Transferring Knowledge with Source Selection to Learn IR Functions on Unlabeled Collections

Parantapa Goswami, Massih-Reza Amini and Eric Gaussier
Laboratoire d'Informatique de Grenoble
Université Joseph Fourier, Grenoble, France

We investigate the problem of learning an IR function on a collection without relevance judgements (called target collection) by transferring knowledge from a selected source collection with relevance judgements. To do so, we first construct, for each query in the target collection, relative relevance judgment pairs using information from the source collection closest to the query (selection and transfer steps), and then learn an IR function from the obtained pairs in the target collection (self-learning step).

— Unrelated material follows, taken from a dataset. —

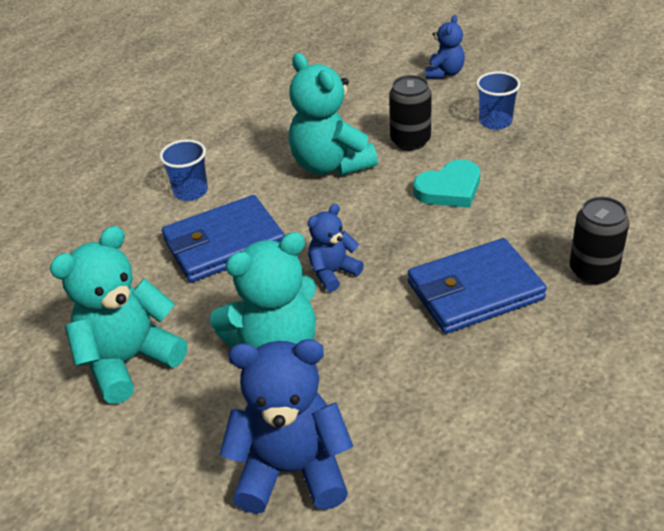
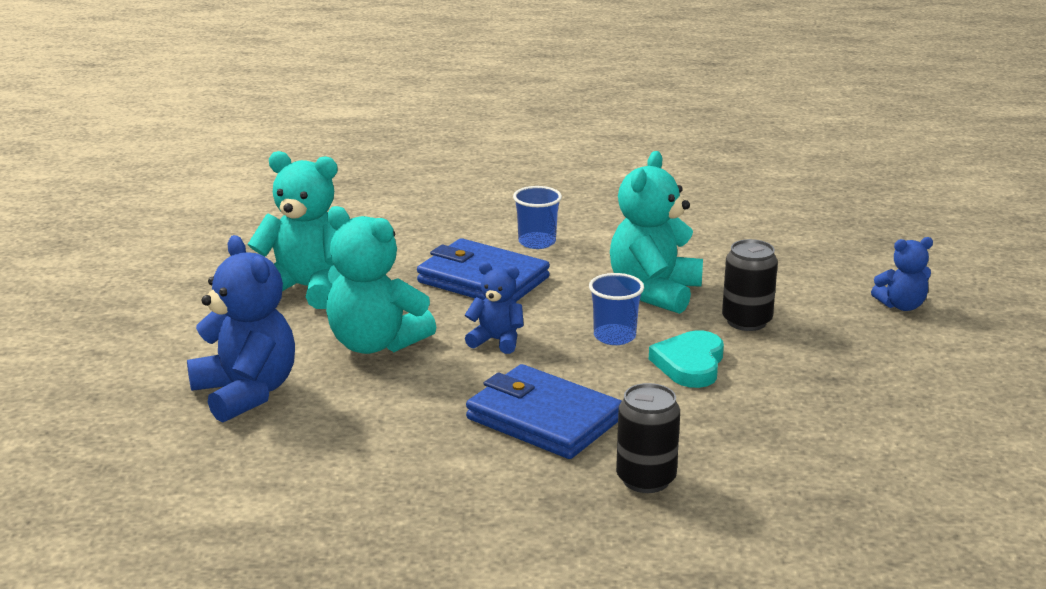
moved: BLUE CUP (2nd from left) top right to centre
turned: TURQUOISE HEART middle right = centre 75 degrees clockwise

For the transfer step, the relevance information in the source collection is summarized as a grid that provides, for each term frequency and document frequency values of a word in a document, an empirical estimate of the relevance of the document. The self-learning step iteratively assigns pairwise preferences to documents in the target collection using the scores of the former learned function. We show the effectiveness of our approach through a series of extensive experiments on CLEF-3 and several collections from TREC used either as target or source datasets. Our experiments show the importance of selecting the source collection prior to transfer information to the target collection, and demonstrate that the proposed approach yields results consistently and significantly above state-of-the-art IR functions.